Comparative studies on glutamate metabolism in synpatic and non-synaptic rat brain mitochondria

Abstract

The apparent Michaelis constants of the glutamate dehydrogenase (EC 1.4.1.3), the glutamate-oxaloacetate transaminase (EC 2.6.1.1) and the glutaminase (EC 3.5.1.2) of rat brain mitochondria derived from non-synaptic (M) and synaptic (SM2) sources were studied. The kinetics of O2 uptake by both populations of mitochondria in the presence of a fixed concentration of malate and various concentrations of glutamate or glutamine were investigated. In both mitochondrial populations, glutamate-supported respiration in the presence of 2.5 mM malate appeared to be biphasic, 1 system (B) having an apparent Km for glutamate of 0.25 .+-. 0.04 mM (n = 7) and the other (A) of 1.64 .+-. 0.5 mM (n = 7) [when corrected for low-Km process, Km = 2.4 .+-. 0.75 mM (n = 7)]. Aspartate production in these experiments followed kinetics of a single process with an apparent Km for glutamate of 1.8-2mM, approximating to the high Km process. O2-uptake measurement with both mitochondrial populations in the presence of malate and various glutamate concentrations in which amino-oxyacetate was present showed kinetics approximating only to the low-Km process (apparent Km for glutamate .apprx. 0.2 mM).

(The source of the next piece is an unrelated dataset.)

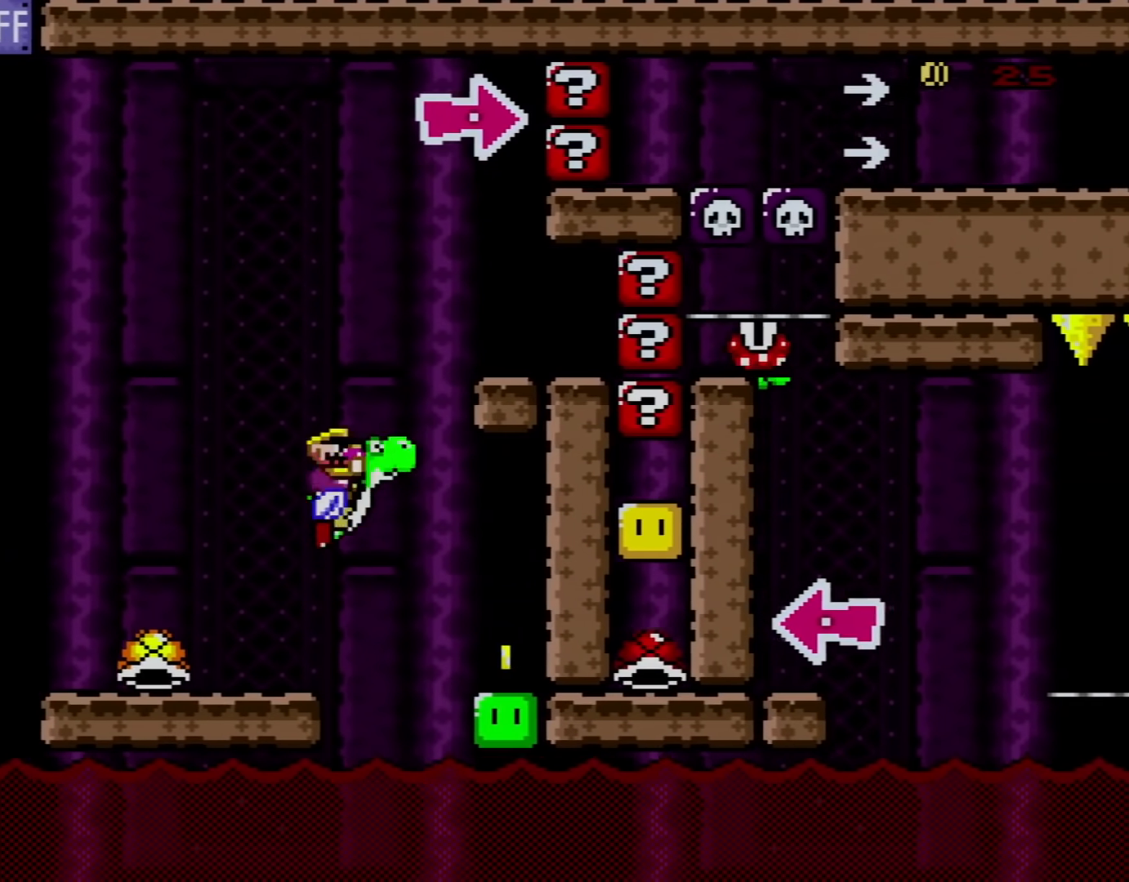
{"buttons": ["Y", "DPAD_RIGHT"], "events": [[133, "B", "down"], [183, "B", "up"]]}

Similar experiments in the presence of glutamate alone showed kinetics approximating only to the high-Km process (apparent Km for glutamate .apprx. 1-1.3mM). O2 uptake supported by glutamine (0-3 mM) and malate (2.5 mM) by the free (M) mitochondrial population showed single-phase kinetics with an apparent Km for glutamine of 0.28 mM. Asparate and 2-oxoglutarate accumulation was measured in free non-synaptic (M) brain mitochondria oxidizing various concentrations of glutamate at a fixed malate concentration. Over a 30-fold increase in glutamate concentration, the flux through the glutamate-oxaloacetate transminase increased 7-8-fold, whereas the flux through 2-oxoglutarate dehydrogenase increased about 2.5-fold. The biphasic kinetics of glutamate-supported respiration by brain mitochondria in the presence of malate were interpreted as reflecting this change in the relative fluxes through transmination and 2-oxoglutarate metabolism.